╭─ DATA FOR THIS EXERCISE
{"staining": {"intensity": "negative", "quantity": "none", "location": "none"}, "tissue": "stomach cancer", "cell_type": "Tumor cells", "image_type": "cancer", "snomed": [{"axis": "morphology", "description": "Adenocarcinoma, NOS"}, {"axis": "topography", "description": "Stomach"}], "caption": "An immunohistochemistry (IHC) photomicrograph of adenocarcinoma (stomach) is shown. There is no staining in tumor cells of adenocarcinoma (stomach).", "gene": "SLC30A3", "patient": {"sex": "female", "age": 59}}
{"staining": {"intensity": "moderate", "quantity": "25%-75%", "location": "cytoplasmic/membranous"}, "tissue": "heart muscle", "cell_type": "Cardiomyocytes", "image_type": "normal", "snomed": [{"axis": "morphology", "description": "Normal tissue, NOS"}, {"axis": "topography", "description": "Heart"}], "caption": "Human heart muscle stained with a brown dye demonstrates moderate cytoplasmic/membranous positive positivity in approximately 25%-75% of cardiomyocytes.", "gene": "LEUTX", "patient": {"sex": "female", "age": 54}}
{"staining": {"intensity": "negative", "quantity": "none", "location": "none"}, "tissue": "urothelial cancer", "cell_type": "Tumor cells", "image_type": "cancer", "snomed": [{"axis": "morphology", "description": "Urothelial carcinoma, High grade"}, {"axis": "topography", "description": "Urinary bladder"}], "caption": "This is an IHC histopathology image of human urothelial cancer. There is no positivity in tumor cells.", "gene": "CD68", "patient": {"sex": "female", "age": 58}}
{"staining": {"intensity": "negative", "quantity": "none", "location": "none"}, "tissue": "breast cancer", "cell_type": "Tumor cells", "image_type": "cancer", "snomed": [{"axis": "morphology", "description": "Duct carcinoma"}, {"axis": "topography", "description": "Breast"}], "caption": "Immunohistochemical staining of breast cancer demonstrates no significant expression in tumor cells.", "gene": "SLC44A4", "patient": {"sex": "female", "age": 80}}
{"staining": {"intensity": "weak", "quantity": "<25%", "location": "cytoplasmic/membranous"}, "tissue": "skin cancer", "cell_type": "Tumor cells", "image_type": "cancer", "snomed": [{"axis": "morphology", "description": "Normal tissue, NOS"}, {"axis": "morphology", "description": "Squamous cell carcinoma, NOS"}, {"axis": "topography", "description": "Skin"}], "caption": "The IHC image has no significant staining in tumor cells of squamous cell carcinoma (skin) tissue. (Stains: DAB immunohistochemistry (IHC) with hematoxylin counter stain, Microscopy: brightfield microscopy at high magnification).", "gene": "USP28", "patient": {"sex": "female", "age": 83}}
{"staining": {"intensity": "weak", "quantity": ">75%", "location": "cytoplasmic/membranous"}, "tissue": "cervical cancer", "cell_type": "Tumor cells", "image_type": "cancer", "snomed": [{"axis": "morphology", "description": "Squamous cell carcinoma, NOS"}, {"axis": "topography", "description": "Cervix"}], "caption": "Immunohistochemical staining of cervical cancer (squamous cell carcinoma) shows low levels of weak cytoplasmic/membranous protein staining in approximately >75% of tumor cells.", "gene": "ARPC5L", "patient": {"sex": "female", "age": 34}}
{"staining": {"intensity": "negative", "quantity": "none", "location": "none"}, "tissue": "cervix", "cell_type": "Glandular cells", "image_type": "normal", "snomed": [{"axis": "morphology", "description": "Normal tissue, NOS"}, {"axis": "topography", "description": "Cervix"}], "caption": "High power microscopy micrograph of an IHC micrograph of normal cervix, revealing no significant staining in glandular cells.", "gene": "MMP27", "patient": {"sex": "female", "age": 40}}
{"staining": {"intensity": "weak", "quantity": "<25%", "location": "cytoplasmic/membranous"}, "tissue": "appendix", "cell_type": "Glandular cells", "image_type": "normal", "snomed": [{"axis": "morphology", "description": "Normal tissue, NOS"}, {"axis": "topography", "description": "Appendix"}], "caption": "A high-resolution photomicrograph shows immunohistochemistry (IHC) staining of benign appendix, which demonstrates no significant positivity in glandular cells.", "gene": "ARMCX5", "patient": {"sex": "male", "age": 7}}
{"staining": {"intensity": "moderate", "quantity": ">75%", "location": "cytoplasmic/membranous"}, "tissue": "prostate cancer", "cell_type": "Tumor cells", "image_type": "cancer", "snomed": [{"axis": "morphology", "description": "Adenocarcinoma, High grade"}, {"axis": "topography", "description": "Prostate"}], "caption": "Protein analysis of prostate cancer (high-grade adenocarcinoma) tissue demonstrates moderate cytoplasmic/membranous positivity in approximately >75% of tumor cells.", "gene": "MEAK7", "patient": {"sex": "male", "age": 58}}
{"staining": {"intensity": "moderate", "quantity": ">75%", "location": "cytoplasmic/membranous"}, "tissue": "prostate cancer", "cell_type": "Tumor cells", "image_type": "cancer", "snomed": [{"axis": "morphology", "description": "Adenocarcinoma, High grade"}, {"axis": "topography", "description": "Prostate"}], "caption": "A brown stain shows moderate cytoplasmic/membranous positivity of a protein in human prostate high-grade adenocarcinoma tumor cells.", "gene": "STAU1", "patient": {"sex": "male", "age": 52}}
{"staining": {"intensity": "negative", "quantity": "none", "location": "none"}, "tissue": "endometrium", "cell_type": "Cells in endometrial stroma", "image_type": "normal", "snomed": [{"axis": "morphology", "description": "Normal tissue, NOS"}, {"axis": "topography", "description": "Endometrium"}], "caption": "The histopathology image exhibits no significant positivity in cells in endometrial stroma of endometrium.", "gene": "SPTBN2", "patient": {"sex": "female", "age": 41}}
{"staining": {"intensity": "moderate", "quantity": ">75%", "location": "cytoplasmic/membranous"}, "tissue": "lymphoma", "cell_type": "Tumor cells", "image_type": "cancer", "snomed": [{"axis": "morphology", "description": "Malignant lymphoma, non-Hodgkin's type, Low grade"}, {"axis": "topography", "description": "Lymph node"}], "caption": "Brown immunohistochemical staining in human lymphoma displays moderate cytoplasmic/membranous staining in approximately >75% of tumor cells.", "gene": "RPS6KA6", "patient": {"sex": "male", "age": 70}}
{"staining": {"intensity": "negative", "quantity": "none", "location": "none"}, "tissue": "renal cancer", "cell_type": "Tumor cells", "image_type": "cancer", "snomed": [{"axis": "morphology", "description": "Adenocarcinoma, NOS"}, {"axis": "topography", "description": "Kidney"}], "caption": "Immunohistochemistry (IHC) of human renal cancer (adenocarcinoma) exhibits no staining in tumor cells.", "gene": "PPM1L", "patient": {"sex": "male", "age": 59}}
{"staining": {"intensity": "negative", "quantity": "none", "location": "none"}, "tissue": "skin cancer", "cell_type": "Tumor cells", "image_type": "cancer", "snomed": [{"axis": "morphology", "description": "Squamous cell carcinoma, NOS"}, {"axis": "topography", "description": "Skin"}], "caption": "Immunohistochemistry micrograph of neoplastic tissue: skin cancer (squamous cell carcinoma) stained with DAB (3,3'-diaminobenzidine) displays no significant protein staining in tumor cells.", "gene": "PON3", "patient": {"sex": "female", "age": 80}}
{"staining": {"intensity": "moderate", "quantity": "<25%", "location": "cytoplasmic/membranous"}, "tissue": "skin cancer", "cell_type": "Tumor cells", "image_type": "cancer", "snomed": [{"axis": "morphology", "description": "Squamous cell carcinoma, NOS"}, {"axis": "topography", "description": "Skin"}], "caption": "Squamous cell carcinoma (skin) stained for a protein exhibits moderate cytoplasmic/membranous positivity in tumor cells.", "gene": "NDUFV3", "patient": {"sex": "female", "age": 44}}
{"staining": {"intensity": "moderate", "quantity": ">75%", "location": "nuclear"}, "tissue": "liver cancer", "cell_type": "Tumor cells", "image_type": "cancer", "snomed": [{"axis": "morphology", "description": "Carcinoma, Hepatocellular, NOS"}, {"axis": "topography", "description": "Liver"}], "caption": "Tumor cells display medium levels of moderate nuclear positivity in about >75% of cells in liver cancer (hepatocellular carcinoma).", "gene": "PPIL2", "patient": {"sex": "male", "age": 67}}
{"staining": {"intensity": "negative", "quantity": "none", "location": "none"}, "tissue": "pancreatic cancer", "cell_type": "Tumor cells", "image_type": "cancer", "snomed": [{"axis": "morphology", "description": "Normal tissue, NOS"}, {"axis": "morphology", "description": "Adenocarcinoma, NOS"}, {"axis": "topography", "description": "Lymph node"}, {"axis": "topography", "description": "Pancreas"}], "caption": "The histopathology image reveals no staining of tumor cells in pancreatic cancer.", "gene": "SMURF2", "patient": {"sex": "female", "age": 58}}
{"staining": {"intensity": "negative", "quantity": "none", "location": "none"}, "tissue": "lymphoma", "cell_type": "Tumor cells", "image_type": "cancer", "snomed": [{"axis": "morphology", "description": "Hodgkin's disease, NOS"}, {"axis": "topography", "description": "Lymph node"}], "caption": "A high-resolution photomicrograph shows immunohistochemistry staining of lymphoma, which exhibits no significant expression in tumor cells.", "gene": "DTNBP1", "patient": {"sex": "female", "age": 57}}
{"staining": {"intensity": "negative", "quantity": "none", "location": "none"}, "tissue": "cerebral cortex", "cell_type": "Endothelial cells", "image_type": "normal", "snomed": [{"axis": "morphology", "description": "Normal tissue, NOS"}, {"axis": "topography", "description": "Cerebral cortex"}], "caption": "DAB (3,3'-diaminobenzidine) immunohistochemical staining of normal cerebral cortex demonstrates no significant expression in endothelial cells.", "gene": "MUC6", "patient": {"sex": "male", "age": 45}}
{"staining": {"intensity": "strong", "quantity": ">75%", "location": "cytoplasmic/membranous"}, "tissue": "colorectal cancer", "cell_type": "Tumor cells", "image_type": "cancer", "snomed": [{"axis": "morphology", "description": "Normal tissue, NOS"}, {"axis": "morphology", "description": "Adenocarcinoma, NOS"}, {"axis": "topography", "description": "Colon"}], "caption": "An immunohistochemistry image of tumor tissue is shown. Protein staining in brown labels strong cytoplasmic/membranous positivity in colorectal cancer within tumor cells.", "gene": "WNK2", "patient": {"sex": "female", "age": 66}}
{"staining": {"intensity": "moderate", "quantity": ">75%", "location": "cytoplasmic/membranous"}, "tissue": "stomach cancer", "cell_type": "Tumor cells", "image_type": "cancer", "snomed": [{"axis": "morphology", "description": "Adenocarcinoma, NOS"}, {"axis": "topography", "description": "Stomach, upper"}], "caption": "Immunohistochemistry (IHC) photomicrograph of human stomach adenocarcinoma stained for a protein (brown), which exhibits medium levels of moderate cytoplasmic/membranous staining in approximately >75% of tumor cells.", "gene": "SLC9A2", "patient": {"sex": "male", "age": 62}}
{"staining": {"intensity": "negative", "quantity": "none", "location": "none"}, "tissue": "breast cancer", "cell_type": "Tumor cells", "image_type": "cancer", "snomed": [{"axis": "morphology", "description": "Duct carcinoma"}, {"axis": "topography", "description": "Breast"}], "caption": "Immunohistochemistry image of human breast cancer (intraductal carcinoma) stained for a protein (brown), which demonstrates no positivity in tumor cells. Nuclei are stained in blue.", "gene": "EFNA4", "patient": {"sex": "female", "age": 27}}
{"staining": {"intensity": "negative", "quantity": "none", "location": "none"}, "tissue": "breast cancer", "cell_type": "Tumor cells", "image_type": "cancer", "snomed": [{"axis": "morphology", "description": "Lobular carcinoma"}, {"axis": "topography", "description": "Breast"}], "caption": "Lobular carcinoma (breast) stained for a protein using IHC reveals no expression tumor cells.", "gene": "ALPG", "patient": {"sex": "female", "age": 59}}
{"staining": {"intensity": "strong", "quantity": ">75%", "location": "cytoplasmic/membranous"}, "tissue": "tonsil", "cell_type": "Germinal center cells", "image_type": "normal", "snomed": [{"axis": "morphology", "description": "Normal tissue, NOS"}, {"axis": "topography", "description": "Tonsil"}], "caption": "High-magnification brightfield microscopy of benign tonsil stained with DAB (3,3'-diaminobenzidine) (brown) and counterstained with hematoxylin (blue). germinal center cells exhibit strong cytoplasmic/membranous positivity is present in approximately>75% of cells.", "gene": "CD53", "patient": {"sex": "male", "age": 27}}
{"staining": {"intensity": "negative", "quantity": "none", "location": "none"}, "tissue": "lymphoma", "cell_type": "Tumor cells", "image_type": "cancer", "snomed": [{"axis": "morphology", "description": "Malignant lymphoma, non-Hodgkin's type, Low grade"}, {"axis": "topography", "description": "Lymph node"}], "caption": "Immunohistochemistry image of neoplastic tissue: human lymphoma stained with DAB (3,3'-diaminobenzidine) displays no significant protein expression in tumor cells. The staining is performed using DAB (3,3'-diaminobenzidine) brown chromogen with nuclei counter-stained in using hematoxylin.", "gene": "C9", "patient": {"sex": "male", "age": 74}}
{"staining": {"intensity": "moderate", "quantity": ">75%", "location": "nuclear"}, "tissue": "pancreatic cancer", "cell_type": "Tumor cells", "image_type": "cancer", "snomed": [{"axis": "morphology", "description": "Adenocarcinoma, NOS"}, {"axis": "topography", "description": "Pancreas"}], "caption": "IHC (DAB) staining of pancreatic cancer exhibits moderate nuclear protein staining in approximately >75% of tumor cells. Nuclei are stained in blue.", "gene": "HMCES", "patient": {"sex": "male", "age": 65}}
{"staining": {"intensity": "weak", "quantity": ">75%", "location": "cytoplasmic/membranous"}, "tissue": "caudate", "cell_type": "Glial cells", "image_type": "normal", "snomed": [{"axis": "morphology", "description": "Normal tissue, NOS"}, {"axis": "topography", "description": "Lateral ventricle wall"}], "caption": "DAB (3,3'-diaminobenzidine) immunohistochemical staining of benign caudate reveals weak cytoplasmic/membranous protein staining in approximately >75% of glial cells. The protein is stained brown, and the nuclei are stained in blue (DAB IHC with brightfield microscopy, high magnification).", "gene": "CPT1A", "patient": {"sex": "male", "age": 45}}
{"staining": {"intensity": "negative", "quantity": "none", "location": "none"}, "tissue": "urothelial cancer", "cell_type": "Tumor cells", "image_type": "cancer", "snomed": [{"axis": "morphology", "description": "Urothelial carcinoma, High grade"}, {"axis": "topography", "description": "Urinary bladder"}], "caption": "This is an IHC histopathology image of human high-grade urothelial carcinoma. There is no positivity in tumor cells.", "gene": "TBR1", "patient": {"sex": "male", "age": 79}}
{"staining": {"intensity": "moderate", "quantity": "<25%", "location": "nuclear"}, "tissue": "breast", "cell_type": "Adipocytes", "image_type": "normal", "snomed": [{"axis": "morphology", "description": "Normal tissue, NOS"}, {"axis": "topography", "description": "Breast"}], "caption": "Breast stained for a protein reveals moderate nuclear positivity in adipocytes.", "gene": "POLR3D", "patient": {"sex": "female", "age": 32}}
╰─
TASK STATEMENT:
Out of the data above, transcribe exactly and only the lines starting with the line that has "of human breast" and going on through the line that has "carcinoma (breast) stained", both included.

SOLUTION:
{"staining": {"intensity": "negative", "quantity": "none", "location": "none"}, "tissue": "breast cancer", "cell_type": "Tumor cells", "image_type": "cancer", "snomed": [{"axis": "morphology", "description": "Duct carcinoma"}, {"axis": "topography", "description": "Breast"}], "caption": "Immunohistochemistry image of human breast cancer (intraductal carcinoma) stained for a protein (brown), which demonstrates no positivity in tumor cells. Nuclei are stained in blue.", "gene": "EFNA4", "patient": {"sex": "female", "age": 27}}
{"staining": {"intensity": "negative", "quantity": "none", "location": "none"}, "tissue": "breast cancer", "cell_type": "Tumor cells", "image_type": "cancer", "snomed": [{"axis": "morphology", "description": "Lobular carcinoma"}, {"axis": "topography", "description": "Breast"}], "caption": "Lobular carcinoma (breast) stained for a protein using IHC reveals no expression tumor cells.", "gene": "ALPG", "patient": {"sex": "female", "age": 59}}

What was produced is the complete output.